• _Exercise input_
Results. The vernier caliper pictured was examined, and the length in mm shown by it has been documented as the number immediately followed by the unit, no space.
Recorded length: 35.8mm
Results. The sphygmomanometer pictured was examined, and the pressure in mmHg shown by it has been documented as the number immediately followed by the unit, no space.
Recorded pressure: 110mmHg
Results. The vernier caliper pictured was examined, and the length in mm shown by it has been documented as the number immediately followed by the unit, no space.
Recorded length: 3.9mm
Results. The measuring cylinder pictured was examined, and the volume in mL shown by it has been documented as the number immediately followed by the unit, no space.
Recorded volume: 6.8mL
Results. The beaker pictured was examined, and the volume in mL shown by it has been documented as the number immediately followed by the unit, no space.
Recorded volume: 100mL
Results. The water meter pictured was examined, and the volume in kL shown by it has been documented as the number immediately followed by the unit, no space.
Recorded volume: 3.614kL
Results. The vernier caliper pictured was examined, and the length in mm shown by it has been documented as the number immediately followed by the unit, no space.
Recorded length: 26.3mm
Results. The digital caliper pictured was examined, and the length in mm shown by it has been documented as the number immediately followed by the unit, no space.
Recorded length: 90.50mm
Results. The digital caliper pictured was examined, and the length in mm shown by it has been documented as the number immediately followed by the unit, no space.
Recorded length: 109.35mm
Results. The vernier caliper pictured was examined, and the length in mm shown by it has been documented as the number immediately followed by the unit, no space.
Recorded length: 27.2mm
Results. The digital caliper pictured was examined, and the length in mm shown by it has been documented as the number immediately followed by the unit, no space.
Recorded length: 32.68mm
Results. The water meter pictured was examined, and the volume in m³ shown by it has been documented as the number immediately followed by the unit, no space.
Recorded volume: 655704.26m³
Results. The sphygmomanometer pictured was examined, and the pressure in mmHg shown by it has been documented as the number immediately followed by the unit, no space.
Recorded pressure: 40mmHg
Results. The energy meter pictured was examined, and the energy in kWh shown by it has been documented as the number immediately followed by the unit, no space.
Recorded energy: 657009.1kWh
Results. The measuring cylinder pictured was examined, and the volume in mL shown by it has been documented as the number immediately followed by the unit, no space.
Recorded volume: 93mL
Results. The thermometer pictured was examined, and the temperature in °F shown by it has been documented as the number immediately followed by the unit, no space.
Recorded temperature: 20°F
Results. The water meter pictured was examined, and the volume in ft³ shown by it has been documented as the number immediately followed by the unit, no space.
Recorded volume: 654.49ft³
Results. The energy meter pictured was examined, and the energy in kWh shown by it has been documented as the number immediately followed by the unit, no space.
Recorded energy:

• _Exercise prompt_
Write out all the rows above again, substituting "inspected" for every "examined" and keeping everything else the same.

• _Response to the exercise_
Results. The vernier caliper pictured was inspected, and the length in mm shown by it has been documented as the number immediately followed by the unit, no space.
Recorded length: 35.8mm
Results. The sphygmomanometer pictured was inspected, and the pressure in mmHg shown by it has been documented as the number immediately followed by the unit, no space.
Recorded pressure: 110mmHg
Results. The vernier caliper pictured was inspected, and the length in mm shown by it has been documented as the number immediately followed by the unit, no space.
Recorded length: 3.9mm
Results. The measuring cylinder pictured was inspected, and the volume in mL shown by it has been documented as the number immediately followed by the unit, no space.
Recorded volume: 6.8mL
Results. The beaker pictured was inspected, and the volume in mL shown by it has been documented as the number immediately followed by the unit, no space.
Recorded volume: 100mL
Results. The water meter pictured was inspected, and the volume in kL shown by it has been documented as the number immediately followed by the unit, no space.
Recorded volume: 3.614kL
Results. The vernier caliper pictured was inspected, and the length in mm shown by it has been documented as the number immediately followed by the unit, no space.
Recorded length: 26.3mm
Results. The digital caliper pictured was inspected, and the length in mm shown by it has been documented as the number immediately followed by the unit, no space.
Recorded length: 90.50mm
Results. The digital caliper pictured was inspected, and the length in mm shown by it has been documented as the number immediately followed by the unit, no space.
Recorded length: 109.35mm
Results. The vernier caliper pictured was inspected, and the length in mm shown by it has been documented as the number immediately followed by the unit, no space.
Recorded length: 27.2mm
Results. The digital caliper pictured was inspected, and the length in mm shown by it has been documented as the number immediately followed by the unit, no space.
Recorded length: 32.68mm
Results. The water meter pictured was inspected, and the volume in m³ shown by it has been documented as the number immediately followed by the unit, no space.
Recorded volume: 655704.26m³
Results. The sphygmomanometer pictured was inspected, and the pressure in mmHg shown by it has been documented as the number immediately followed by the unit, no space.
Recorded pressure: 40mmHg
Results. The energy meter pictured was inspected, and the energy in kWh shown by it has been documented as the number immediately followed by the unit, no space.
Recorded energy: 657009.1kWh
Results. The measuring cylinder pictured was inspected, and the volume in mL shown by it has been documented as the number immediately followed by the unit, no space.
Recorded volume: 93mL
Results. The thermometer pictured was inspected, and the temperature in °F shown by it has been documented as the number immediately followed by the unit, no space.
Recorded temperature: 20°F
Results. The water meter pictured was inspected, and the volume in ft³ shown by it has been documented as the number immediately followed by the unit, no space.
Recorded volume: 654.49ft³
Results. The energy meter pictured was inspected, and the energy in kWh shown by it has been documented as the number immediately followed by the unit, no space.
Recorded energy:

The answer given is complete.